Triangle Wave Generator

Thread Starter


Joined May 1, 2020

Currently, I am working on designing a class D amp and started with the triangle wave generator.
I have built the following circuit:


Right now it seems to work and generates a decent triangle wave, but the problem is if I lower or increase the voltage the wave falls apart. Is that normal behaviour or could the circuit be improved? If so how, and why it is better that way.

Also, are these op-amps suited? I know these are high frequencies but these were the best I had around.

Thanks for your time.


Joined Jul 11, 2016
? try R3 C1 : 120 1n -> 1k2 100p
? set 1k:1k as op amp follower (Fig.3 Fig.4 offset trim) offset is dependent on the supply voltage ← if you change it you need to invent circuitry that adjusts for such (Fig.35 fig.36 same as prev.)
PS! -- you only need to trim the offset of the one op amp to match the other
your first op amp won't produce square-wave because of it's "moderate" slew rate
you need comparator or digital inverter .... there unfortunately is thousands of ways to set up such circuit . . . so you need to make one that meets all your requirements
↓ this one has the "warm-up" time of 1ms ↓
Op-Amp - 3-wave - TEST - 10.gif
Last edited:


Joined Aug 1, 2013
Without some feedback, the DC operating point of the output of the circuit in post #2 will drift over time until the output saturates.

In the circuit in post #1, R5 is too small with respect to R4. The ratio of these two sets the output amplitude. As is, the output amplitude is so large that there is zero operating headroom. To start, increase R5 to 10K and see if things are better for you.



Joined Mar 2, 2015
Also, are these op-amps suited?
They'll function, but are not ideally suited for this job (specifically, for U1 in your diagram).

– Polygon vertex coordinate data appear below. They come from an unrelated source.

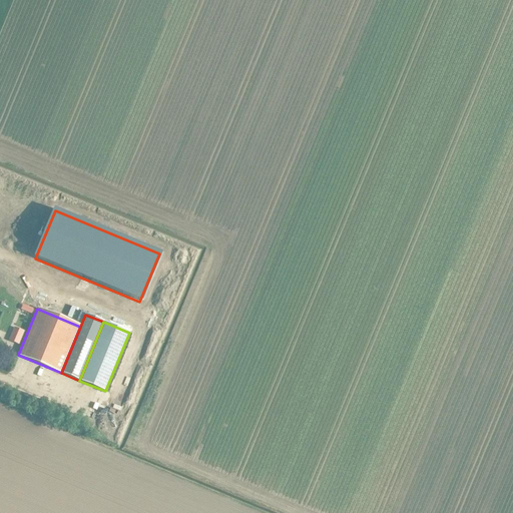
[(91,408),(98,411),(100,405),(93,402),(91,408)]
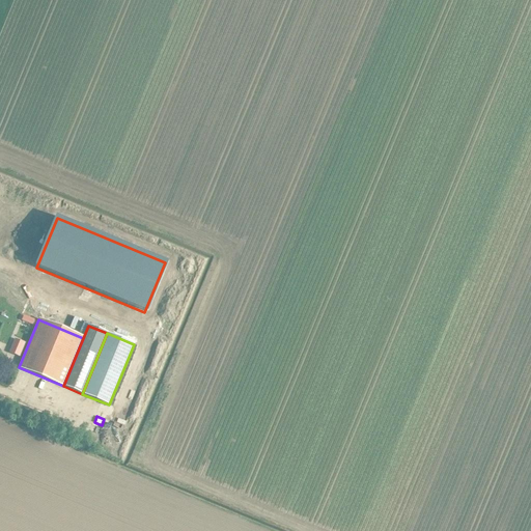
All buildings are outlined.
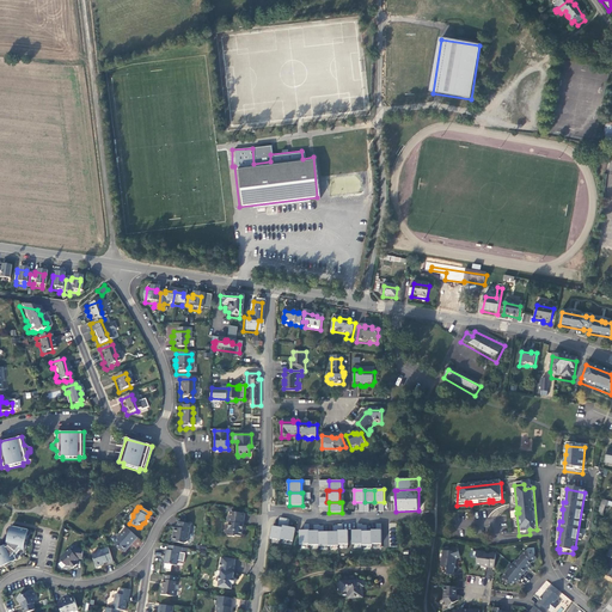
[(242,516),(226,515),(226,520),(224,520),(224,526),(226,526),(225,532),(224,533),(224,539),(231,540),(231,539),(238,539),(239,533),(238,533),(239,528),(240,528),(242,516)]
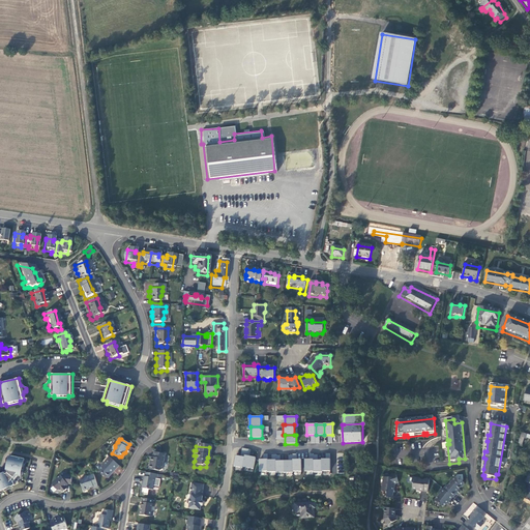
[(159,472),(162,457),(152,454),(151,457),(150,460),(148,460),(147,465),(148,466),(148,467),(147,472),(157,473),(159,472)]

As @Audioguru again noted, the OPA27 has input protection diodes that will affect the operation of your circuit in "funny" ways.

This op amp, and others of its kind such as the OP177, OP277, LT1007/LT1037 and many others, have diode clamps connected across their (+) and (-) inputs to protect the differential input stage transistors from excessive reverse base-emitter voltage, as shown in the op amp internal schematic in the data sheet:

OPA27 Schematic.png
One effect of these diodes is that they restrict the maximum differential voltage that can be applied between the inputs without causing damage to the op amp, as reflected in the Absolute Maximum Ratings section of the data sheet:

OPA27 Ratings.png
So long as the surrounding circuitry limits the input current to ± 25 mA or less no damage will result, but another effect comes into play: if either of the diodes becomes forward biased, any current flowing into either input will also flow out of the other input. In circuits using positive feedback to create a comparator with hysteresis, such as your U1, this can mess up the operation of the circuit if you're not careful.

In your case the feedback current flowing through R4 into the op amp's (+) input will flow back out the (-) input into your R1-R2 voltage divider that's providing bias voltage for the circuit. That current is in the form of a square wave of roughly 1 mA peak-to-peak amplitude and will cause your bias voltage to bounce up and down by about 500 mVp-p due to the non-zero impedance of the voltage divider. That square wave voltage will then get superimposed on U2's triangle wave output, which might (or might not) be undesirable.

If that's a problem and you want to get rid of it, pick a different op amp for U1, one that does not have that particular input structure and which can withstand large differential input voltages.

'Tis oft said that in electronics, "the Devil is in the details." And this input protection diode issue is one of those details that can trip you up.

Always consult the data sheet. Always observe the Absolute Maximum Ratings and the performance parameters of the part to look for "gotchas."


Joined Mar 2, 2015
In the circuit in post #1, R5 is too small with respect to R4. The ratio of these two sets the output amplitude. As is, the output amplitude is so large that there is zero operating headroom.
The effect of the R4/R5 ratio is actually the opposite of that: having a small value for R5 reduces the amplitude of the triangle wave output, since it takes less output voltage to overcome the hysteresis feedback through R4 than it would if the two resistors were equal.